**Study text**
Fig. 2: SCR Intraop post excision
Advances and challenges in reconstruction
Fig. 3: SCR Post op

The field of reconstructive surgery has benefited from technological and procedural innovations. For example, bioengineered scaffolds and dermal matrices facilitate tissue regeneration and provide good integration in certain complex reconstructions. Similarly, advancements in surgical planning, including the use of 3D imaging and virtual simulation, allow for more precise and tailored approaches for the complex microsurgical reconstructions.

Despite advancements, reconstructive surgery faces several challenges. Achieving oncological safety while minimising reconstruction-associated complications can be difficult, especially in high-risk patients with comorbidities. Managing patient expectations regarding aesthetic outcomes and recovery timelines is another critical aspect of the reconstructive process.

**Extracted information**

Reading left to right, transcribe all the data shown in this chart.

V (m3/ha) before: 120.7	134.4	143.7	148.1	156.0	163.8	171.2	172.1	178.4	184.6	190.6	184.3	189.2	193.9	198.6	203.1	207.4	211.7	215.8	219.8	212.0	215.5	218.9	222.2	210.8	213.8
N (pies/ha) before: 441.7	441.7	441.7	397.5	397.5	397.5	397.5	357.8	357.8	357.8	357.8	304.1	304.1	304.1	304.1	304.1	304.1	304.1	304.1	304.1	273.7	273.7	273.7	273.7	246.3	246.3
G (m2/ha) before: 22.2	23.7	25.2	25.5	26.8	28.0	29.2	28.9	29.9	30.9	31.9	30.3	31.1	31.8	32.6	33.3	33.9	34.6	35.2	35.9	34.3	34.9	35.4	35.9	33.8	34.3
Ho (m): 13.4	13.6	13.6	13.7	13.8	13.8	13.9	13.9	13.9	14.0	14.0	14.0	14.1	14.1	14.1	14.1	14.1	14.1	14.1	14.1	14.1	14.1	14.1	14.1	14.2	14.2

**Questions**
1. Copy the reconstruction passage word for word, starting with "The field of" and going on through "the reconstructive process.".
2. For each statement, say yes or no as to whether the reconstruction passage agrees, and quote the words that decide it. (a) 3D imaging and virtual simulation allow more precise approaches to complex microsurgical reconstructions. (b) Bioengineered scaffolds provide good integration in all reconstructions. (c) Achieving oncological safety is described as easy in high-risk patients.
3. Please list every specific technology or tool that the reconstruction passage gives as an example of innovation in the field.
Work from the reconstruction passage alone.

**Answers to this exercise**
1.
The field of reconstructive surgery has benefited from technological and procedural innovations. For example, bioengineered scaffolds and dermal matrices facilitate tissue regeneration and provide good integration in certain complex reconstructions. Similarly, advancements in surgical planning, including the use of 3D imaging and virtual simulation, allow for more precise and tailored approaches for the complex microsurgical reconstructions.

Despite advancements, reconstructive surgery faces several challenges. Achieving oncological safety while minimising reconstruction-associated complications can be difficult, especially in high-risk patients with comorbidities. Managing patient expectations regarding aesthetic outcomes and recovery timelines is another critical aspect of the reconstructive process.

2.
(a) Yes: "advancements in surgical planning, including the use of 3D imaging and virtual simulation, allow for more precise and tailored approaches for the complex microsurgical reconstructions"
(b) No: "provide good integration in certain complex reconstructions"
(c) No: "can be difficult, especially in high-risk patients with comorbidities"

3.
- bioengineered scaffolds
- dermal matrices
- 3D imaging
- virtual simulation